Determining the Export Category
The category used to classify an export will often affect the tariff rates and customs fee.
For example, you may be eligible for certain free-trade exemptions, depending on the current agreements between the country of origin and destination. With trade tariffs factoring in a lot to international policy, even more so in recent years, it is in the best interest or your shipping company to pay close attention to what tariffs are currently in place.
Reduce the Amount of Dunnage Used
Many times, shippers use much more dunnage than may be required to protect a product.
Work with your logistics services or freight forwarding agent to determine how you can minimize the dunnage used while still adequately protecting your product for order fulfillment.
Ensure the company’s accounting firm understands the exporting costs and how each relates to accounting.
Taking the correct deductions and using the right accounting strategies that take into consideration all the costs associated with shipping can often make a significant difference in profitability in the short and long term.
Don’t forget about exchange rates, which must be factored in when planning costs of shipments.
Third party logistics services include assisting in managing your paperwork on costs and rates, so utilizing a 3PL can greatly optimize this process and leave more time open for you to focus on other pressing concerns.
If you regularly export products, encourage your customers to place larger orders.
Customers may have concerns about storage costs, but you can offer them a discount on the order based on size.
You can also consider a Vendor Managed Inventory system whereby your client is not charged until the item is placed for sale in the retailer’s establishment.
Although not relevant for larger shipments, small and irregular exporters can take advantage of tax-free thresholds.
These thresholds related to the amount of goods of a certain category a company can ship tax free can change, so a company needs to be mindful of the most recent rulings or law and regulation changes in the destination country.
Shop around for insurance. Don’t necessarily use carrier-offered insurance. Third-party insurers can often save you money when shipping goods abroad.

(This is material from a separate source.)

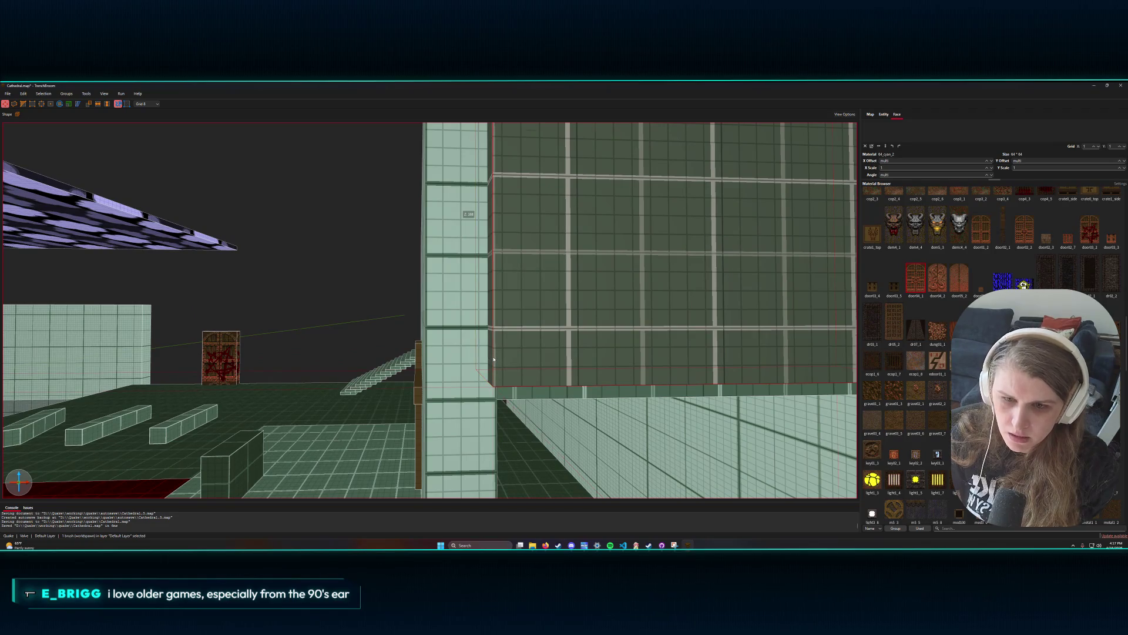
key(w)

Choose Your Logistics Partner Wisely
The most significant savings you can make on international freight costs is by choosing the right shipping and logistics company.

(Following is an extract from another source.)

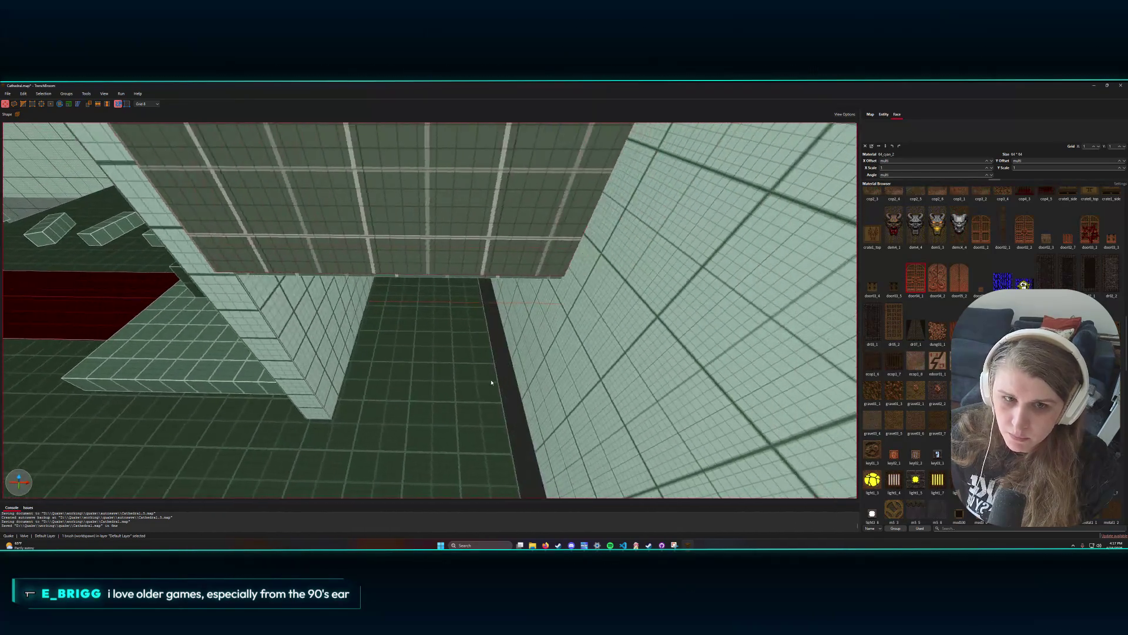
key(s)
key(s)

Ultimately, the right shipping partner can help a company realize the most savings.
Experienced and seasoned shipping firms have experienced and knowledgeable personnel in place with the right expertise to smoothly, efficiently, and cost-effectively move your goods from country A to country B.
A company’s shipping and logistics partner should handle all warehousing and fulfillment, ocean and air shipping, and drayage.
The logistic partner should have the right connections, not only at the point of origin and destination but also in any transshipping locations, to ensure the client gets the best freight handling prices and service possible.
Keeping international freight costs under control requires regular review by company management.
Schedule monthly or quarterly meetings with the shipping and logistics partner to discuss potential changes that can affect pricing then adjust marketing and export strategies accordingly.